The Nashville Predators disagreed that a “weird” Minnesota Wild overtime goal scored with the net displaced Tuesday night should have counted.

Wild forward Kirill Kaprizov sent a pass across the crease to teammate Marcus Johansson just as Predators goalie Justus Annunen pushed the net off its moorings. Johansson’s shot hit the side of the net as the cage continued to slide out of place. He collected the puck and then backhanded it over the goal line and off the end boards with the net dislodged.

The referee signaled a goal at 3:38 of overtime, and it was upheld after an NHL video review. Minnesota won, 3-2, overcoming an emotional letdown when Nashville’s Steven Stamkos tied the score with just 0.3 seconds left in regulation.

“The explanation was that, in [the referee’s] opinion, it was a goal. I disagree with his opinion, but that’s the way it is,” Nashville coach Andrew Brunette said.

Stamkos wasn’t pleased with the goal call after the game.

“Obviously, a weird play. I can see the confusion, but the confusing part for us was why it was so emphatically called [a goal]. I get it. Listen, the net came off. If the puck goes in right away, no problem if the net is off.

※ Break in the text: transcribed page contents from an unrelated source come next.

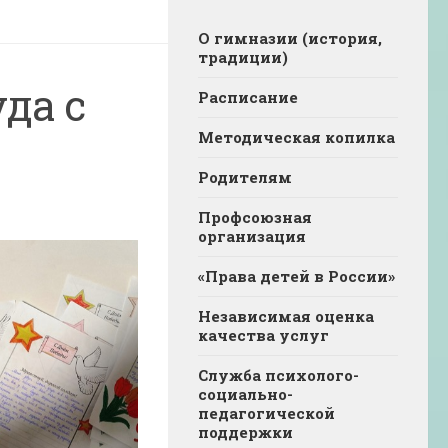
О гимназии (история,
традиции)
уда с
Расписание
Методическая копилка
Родителям
Профсоюзная
организация
«Права детей в России»
Независимая оценка
качества услуг
Служба психолого-
социально-
педагогической
поддержки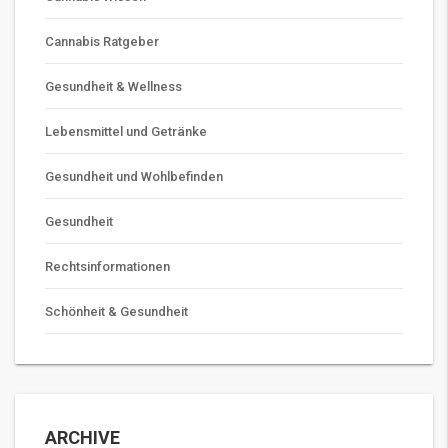
Cannabis Ratgeber
Gesundheit & Wellness
Lebensmittel und Getränke
Gesundheit und Wohlbefinden
Gesundheit
Rechtsinformationen
Schönheit & Gesundheit
ARCHIVE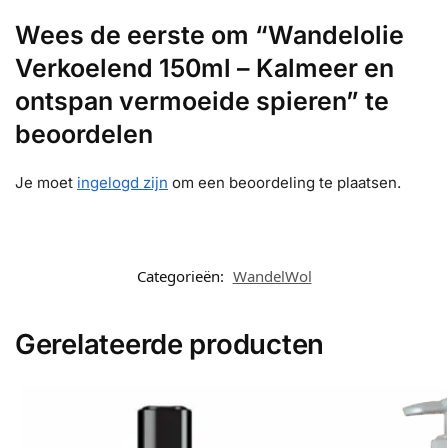
Wees de eerste om “Wandelolie
Verkoelend 150ml – Kalmeer en
ontspan vermoeide spieren” te
beoordelen
Je moet
ingelogd zijn
om een beoordeling te plaatsen.
Categorieën:
WandelWol
Gerelateerde producten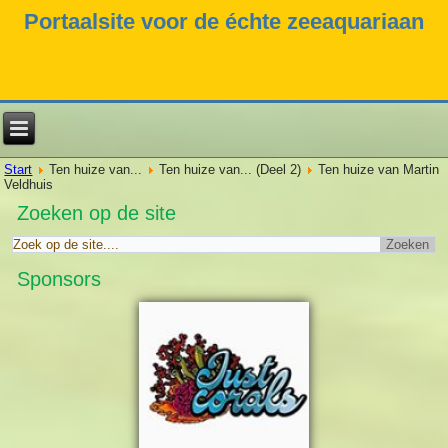
Portaalsite voor de échte zeeaquariaan
Start
Ten huize van...
Ten huize van... (Deel 2)
Ten huize van Martin
Veldhuis
Zoeken op de site
Sponsors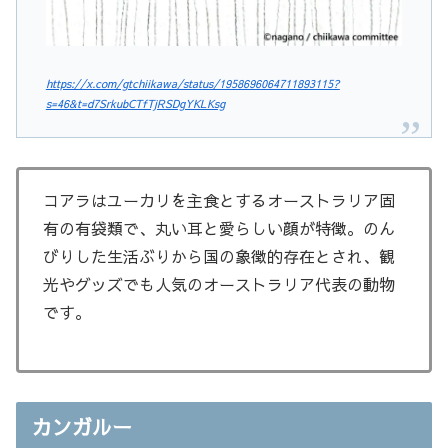
https://x.com/gtchiikawa/status/1958696064711893115?
s=46&t=d7SrkubCTfTjRSDgYKLKsg
コアラはユーカリを主食とするオーストラリア固
有の有袋類で、丸い耳と愛らしい顔が特徴。のん
びりした生活ぶりから国の象徴的存在とされ、観
光やグッズでも人気のオーストラリア代表の動物
です。
カンガルー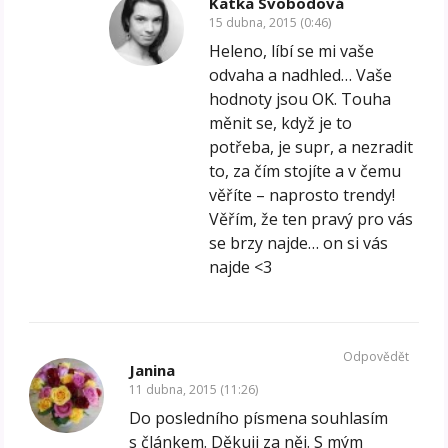
Katka Svobodová
15 dubna, 2015 (0:46)
Heleno, líbí se mi vaše
odvaha a nadhled… Vaše
hodnoty jsou OK. Touha
měnit se, když je to
potřeba, je supr, a nezradit
to, za čím stojíte a v čemu
věříte – naprosto trendy!
Věřím, že ten pravý pro vás
se brzy najde… on si vás
najde <3
Odpovědět
Janina
11 dubna, 2015 (11:26)
Do posledního písmena souhlasím
s článkem. Děkuji za něj. S mým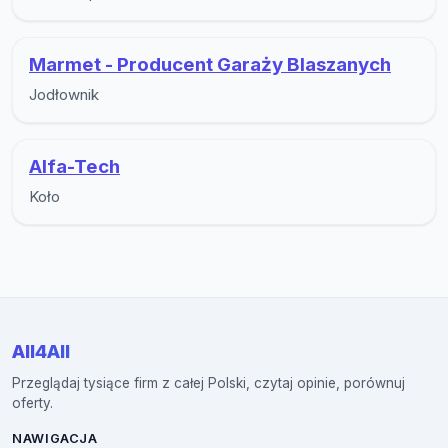
Marmet - Producent Garaży Blaszanych
Jodłownik
Alfa-Tech
Koło
All4All
Przeglądaj tysiące firm z całej Polski, czytaj opinie, porównuj
oferty.
NAWIGACJA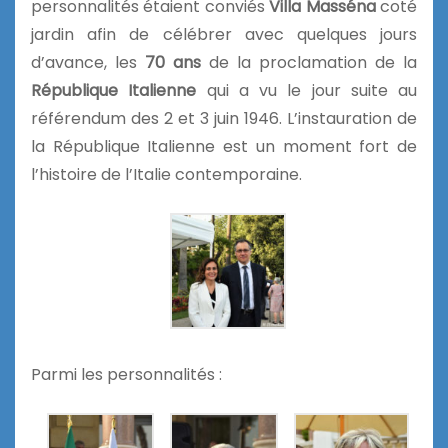
personnalités étaient conviés
Villa Masséna
coté
jardin afin de célébrer avec quelques jours
d’avance, les
70 ans
de la proclamation de la
République Italienne
qui a vu le jour suite au
référendum des 2 et 3 juin 1946. L’instauration de
la République Italienne est un moment fort de
l’histoire de l’Italie contemporaine.
Parmi les personnalités :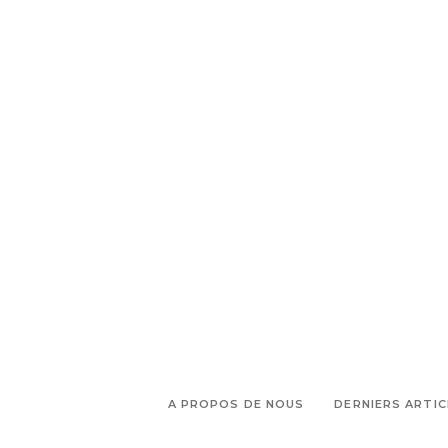
,
marseille
Rue Grignan nouvelle
adresse
A PROPOS DE NOUS
DERNIERS ARTIC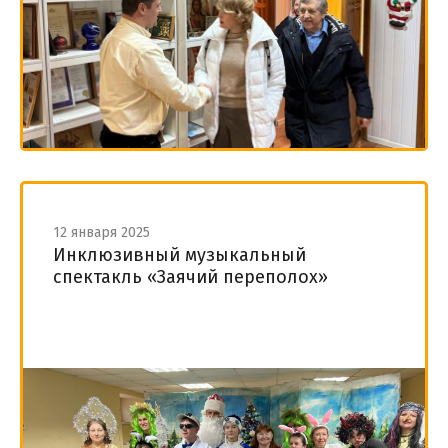
12 января 2025
Инклюзивный музыкальный
спектакль «Заячий переполох»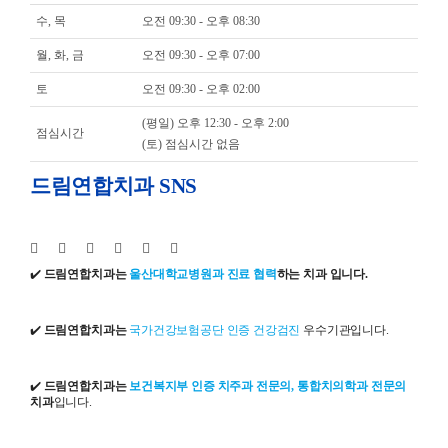
수, 목
오전 09:30 - 오후 08:30
월, 화, 금
오전 09:30 - 오후 07:00
토
오전 09:30 - 오후 02:00
(평일) 오후 12:30 - 오후 2:00
점심시간
(토) 점심시간 없음
드림연합치과 SNS
✔️
드림연합치과는
울산대학교병원과 진료 협력
하는 치과 입니다.
✔️
드림연합치과는
국가건강보험공단 인증 건강검진
우수기관입니다.
✔️
드림연합치과는
보건복지부 인증 치주과 전문의, 통합치의학과 전문의
치과
입니다.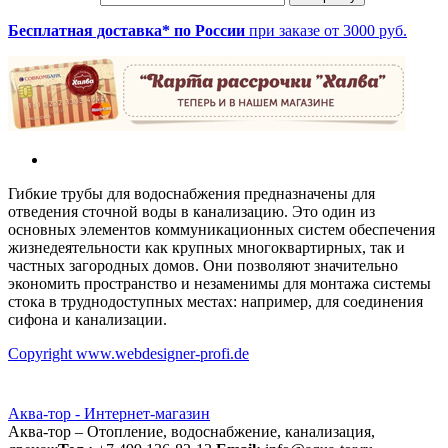
Бесплатная доставка* по России
при заказе от 3000 руб.
Гибкие трубы для водоснабжения предназначены для
отведения сточной воды в канализацию. Это один из
основных элементов коммуникационных систем обеспечения
жизнедеятельности как крупных многоквартирных, так и
частных загородных домов. Они позволяют значительно
экономить пространство и незаменимы для монтажа системы
стока в труднодоступных местах: например, для соединения
сифона и канализации.
Copyright www.webdesigner-profi.de
Аква-тор - Интернет-магазин
Аква-тор – Отопление, водоснабжение, канализация,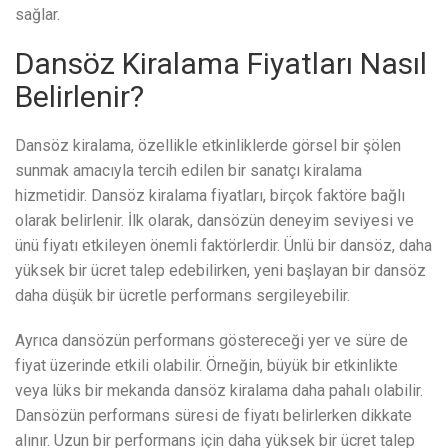
sağlar.
Dansöz Kiralama Fiyatları Nasıl
Belirlenir?
Dansöz kiralama, özellikle etkinliklerde görsel bir şölen
sunmak amacıyla tercih edilen bir sanatçı kiralama
hizmetidir. Dansöz kiralama fiyatları, birçok faktöre bağlı
olarak belirlenir. İlk olarak, dansözün deneyim seviyesi ve
ünü fiyatı etkileyen önemli faktörlerdir. Ünlü bir dansöz, daha
yüksek bir ücret talep edebilirken, yeni başlayan bir dansöz
daha düşük bir ücretle performans sergileyebilir.
Ayrıca dansözün performans göstereceği yer ve süre de
fiyat üzerinde etkili olabilir. Örneğin, büyük bir etkinlikte
veya lüks bir mekanda dansöz kiralama daha pahalı olabilir.
Dansözün performans süresi de fiyatı belirlerken dikkate
alınır. Uzun bir performans için daha yüksek bir ücret talep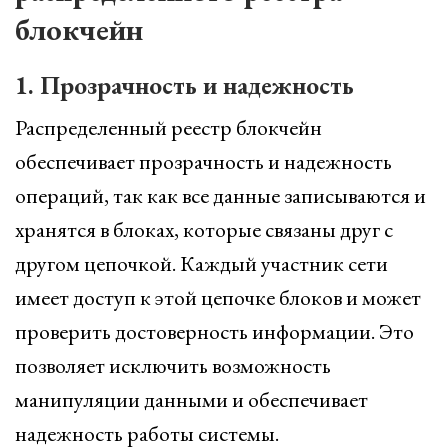
блокчейн
1. Прозрачность и надежность
Распределенный реестр блокчейн
обеспечивает прозрачность и надежность
операций, так как все данные записываются и
хранятся в блоках, которые связаны друг с
другом цепочкой. Каждый участник сети
имеет доступ к этой цепочке блоков и может
проверить достоверность информации. Это
позволяет исключить возможность
манипуляции данными и обеспечивает
надежность работы системы.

But he missed the net, and the puck actually bounced back to him because the net was sideways,” he said.

The NHL’s Situation Room upheld the goal because it felt Annunen caused the net to be displaced before to an “imminent scoring opportunity” by Johansson and cited Rule 63.7 as justification. The rule reads:

“In the event that the goal post is displaced, either deliberately or accidentally, by a defending player, prior to the puck crossing the goal line between the normal position of the goalposts, the Referee may award a goal. In order to award a goal in this situation, the goal post must have been displaced by the actions of a defending player, the attacking player must have an imminent scoring opportunity prior to the goal post being displaced, and it must be determined that the puck would have entered the net between the normal position of the goal posts.”

Stamkos said he believed that Johansson’s goal-scoring shot was made possible only by the net having come off its moorings.

“I understand the net came off. I don’t think there was any intent from our goaltender to knock it off — it came off twice today. From our vantage point, we thought the puck came back to him on the second attempt because the net was off. If not, the puck goes behind the net, and we live to fight another day. So, that’s where we didn’t agree with the call,” he said.

Brunette said he didn’t believe his goalie intentionally dislodged the net.

“I don’t think just by the physics of pushing that’s what he was trying to do. I thought they missed the net. If the net didn’t dislodge, you would have ended up hitting the net,” he said.

“Unfortunately, they didn’t see it the same way. And you move on.”

This was the second win in a row for the Wild, moving them to 5-6-3 on the season. Nashville dropped to 5-6-4, losing its second straight overtime game.

“We deserved a lot better, for sure. One of our best games of the season, for sure,” Stamkos said.